Four words for the Latino group expecting to meet with U.S. Senator John Cornyn (R-TX) just two days after the midterm elections to discuss immigration issues: beware the Cornyn Con. The Texas senator has a long history of claiming that he wants to work with advocates on issues important to them, only to pull a Lucy and snatch away the immigration football to derail any hope of humane, legislative solutions. We know this because he’s done it over and over and over again.
“Cornyn executed the Cornyn Con when immigration reform had a chance to pass the Senate in 2006, 2007, and 2013,” immigrant rights advocacy group America’s Voice noted late last year. “He failed to thwart Senate approval of immigration reform in 2006 and 2013; he helped to defeat it in 2007.”

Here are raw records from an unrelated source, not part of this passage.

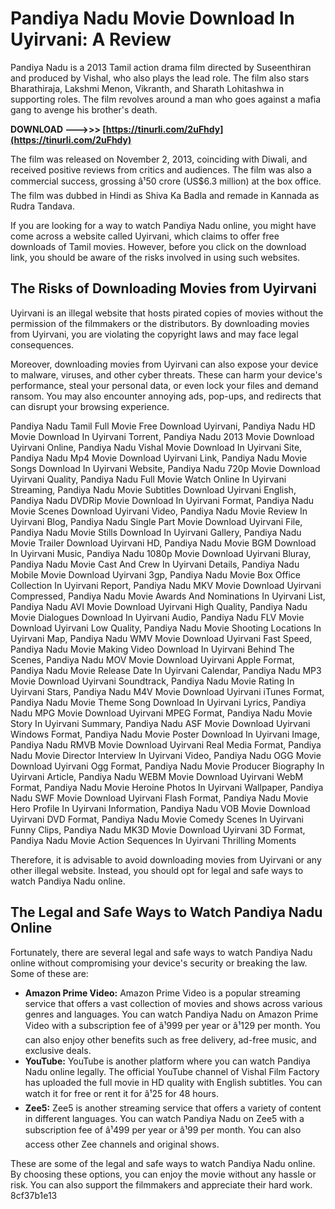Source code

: # Pandiya Nadu Movie Download In Uyirvani: A Review
 
Pandiya Nadu is a 2013 Tamil action drama film directed by Suseenthiran and produced by Vishal, who also plays the lead role. The film also stars Bharathiraja, Lakshmi Menon, Vikranth, and Sharath Lohitashwa in supporting roles. The film revolves around a man who goes against a mafia gang to avenge his brother's death.
 
**DOWNLOAD --->>> [https://tinurli.com/2uFhdy](https://tinurli.com/2uFhdy)**


 
The film was released on November 2, 2013, coinciding with Diwali, and received positive reviews from critics and audiences. The film was also a commercial success, grossing â¹50 crore (US$6.3 million) at the box office. The film was dubbed in Hindi as Shiva Ka Badla and remade in Kannada as Rudra Tandava.
 
If you are looking for a way to watch Pandiya Nadu online, you might have come across a website called Uyirvani, which claims to offer free downloads of Tamil movies. However, before you click on the download link, you should be aware of the risks involved in using such websites.
 
## The Risks of Downloading Movies from Uyirvani
 
Uyirvani is an illegal website that hosts pirated copies of movies without the permission of the filmmakers or the distributors. By downloading movies from Uyirvani, you are violating the copyright laws and may face legal consequences.
 
Moreover, downloading movies from Uyirvani can also expose your device to malware, viruses, and other cyber threats. These can harm your device's performance, steal your personal data, or even lock your files and demand ransom. You may also encounter annoying ads, pop-ups, and redirects that can disrupt your browsing experience.
 
Pandiya Nadu Tamil Full Movie Free Download Uyirvani,  Pandiya Nadu HD Movie Download In Uyirvani Torrent,  Pandiya Nadu 2013 Movie Download Uyirvani Online,  Pandiya Nadu Vishal Movie Download In Uyirvani Site,  Pandiya Nadu Mp4 Movie Download Uyirvani Link,  Pandiya Nadu Movie Songs Download In Uyirvani Website,  Pandiya Nadu 720p Movie Download Uyirvani Quality,  Pandiya Nadu Full Movie Watch Online In Uyirvani Streaming,  Pandiya Nadu Movie Subtitles Download Uyirvani English,  Pandiya Nadu DVDRip Movie Download In Uyirvani Format,  Pandiya Nadu Movie Scenes Download Uyirvani Video,  Pandiya Nadu Movie Review In Uyirvani Blog,  Pandiya Nadu Single Part Movie Download Uyirvani File,  Pandiya Nadu Movie Stills Download In Uyirvani Gallery,  Pandiya Nadu Movie Trailer Download Uyirvani HD,  Pandiya Nadu Movie BGM Download In Uyirvani Music,  Pandiya Nadu 1080p Movie Download Uyirvani Bluray,  Pandiya Nadu Movie Cast And Crew In Uyirvani Details,  Pandiya Nadu Mobile Movie Download Uyirvani 3gp,  Pandiya Nadu Movie Box Office Collection In Uyirvani Report,  Pandiya Nadu MKV Movie Download Uyirvani Compressed,  Pandiya Nadu Movie Awards And Nominations In Uyirvani List,  Pandiya Nadu AVI Movie Download Uyirvani High Quality,  Pandiya Nadu Movie Dialogues Download In Uyirvani Audio,  Pandiya Nadu FLV Movie Download Uyirvani Low Quality,  Pandiya Nadu Movie Shooting Locations In Uyirvani Map,  Pandiya Nadu WMV Movie Download Uyirvani Fast Speed,  Pandiya Nadu Movie Making Video Download In Uyirvani Behind The Scenes,  Pandiya Nadu MOV Movie Download Uyirvani Apple Format,  Pandiya Nadu Movie Release Date In Uyirvani Calendar,  Pandiya Nadu MP3 Movie Download Uyirvani Soundtrack,  Pandiya Nadu Movie Rating In Uyirvani Stars,  Pandiya Nadu M4V Movie Download Uyirvani iTunes Format,  Pandiya Nadu Movie Theme Song Download In Uyirvani Lyrics,  Pandiya Nadu MPG Movie Download Uyirvani MPEG Format,  Pandiya Nadu Movie Story In Uyirvani Summary,  Pandiya Nadu ASF Movie Download Uyirvani Windows Format,  Pandiya Nadu Movie Poster Download In Uyirvani Image,  Pandiya Nadu RMVB Movie Download Uyirvani Real Media Format,  Pandiya Nadu Movie Director Interview In Uyirvani Video,  Pandiya Nadu OGG Movie Download Uyirvani Ogg Format,  Pandiya Nadu Movie Producer Biography In Uyirvani Article,  Pandiya Nadu WEBM Movie Download Uyirvani WebM Format,  Pandiya Nadu Movie Heroine Photos In Uyirvani Wallpaper,  Pandiya Nadu SWF Movie Download Uyirvani Flash Format,  Pandiya Nadu Movie Hero Profile In Uyirvani Information,  Pandiya Nadu VOB Movie Download Uyirvani DVD Format,  Pandiya Nadu Movie Comedy Scenes In Uyirvani Funny Clips,  Pandiya Nadu MK3D Movie Download Uyirvani 3D Format,  Pandiya Nadu Movie Action Sequences In Uyirvani Thrilling Moments
 
Therefore, it is advisable to avoid downloading movies from Uyirvani or any other illegal website. Instead, you should opt for legal and safe ways to watch Pandiya Nadu online.
 
## The Legal and Safe Ways to Watch Pandiya Nadu Online
 
Fortunately, there are several legal and safe ways to watch Pandiya Nadu online without compromising your device's security or breaking the law. Some of these are:
 
- **Amazon Prime Video:** Amazon Prime Video is a popular streaming service that offers a vast collection of movies and shows across various genres and languages. You can watch Pandiya Nadu on Amazon Prime Video with a subscription fee of â¹999 per year or â¹129 per month. You can also enjoy other benefits such as free delivery, ad-free music, and exclusive deals.
- **YouTube:** YouTube is another platform where you can watch Pandiya Nadu online legally. The official YouTube channel of Vishal Film Factory has uploaded the full movie in HD quality with English subtitles. You can watch it for free or rent it for â¹25 for 48 hours.
- **Zee5:** Zee5 is another streaming service that offers a variety of content in different languages. You can watch Pandiya Nadu on Zee5 with a subscription fee of â¹499 per year or â¹99 per month. You can also access other Zee channels and original shows.

These are some of the legal and safe ways to watch Pandiya Nadu online. By choosing these options, you can enjoy the movie without any hassle or risk. You can also support the filmmakers and appreciate their hard work.
 8cf37b1e13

Advocates have been calling him out for years. “With silver tongue, moderate voice and devious intent,” said America’s Voice leader Frank Sharry,” he is determined to scuttle a bipartisan plan by pretending to be for something as a means of opposing it.”
Cornyn did it yet again this year, when he claimed he wanted to find a legislative solution for Deferred Action for Childhood Arrivals (DACA) recipients, only to support Donald Trump’s white supremacist immigration wishlist instead, a non-starter so extreme it won only 39 votes in the Senate.
Cornyn, having done nothing to protect the thousands of DACA recipients in his state after claiming he want to protect DACA recipients, promptly declared any hope for a breakthrough dead and moved on.
But now that Cornyn—who also voted for Trump’s historically unpopular frat boy judge—is facing re-election in 2020 in a state where U.S. Sen. Ted Cruz is facing a worthy challenger, it’s no surprise murmurings of Cornyn supposedly wanting to, yet again, come to the table on immigration solutions are reemerging. “Whatever the outcome,” America’s Voice said, “it’s always the same play.”
There’s no reason to believe that Cornyn won’t meet with LULAC—“I am available almost anytime,” he tweeted about the McClatchy story, though that hasn’t always been the case—it’s the false reassurances he’ll make to advocates meeting with him in good faith that are the worry. Consider yourselves warned.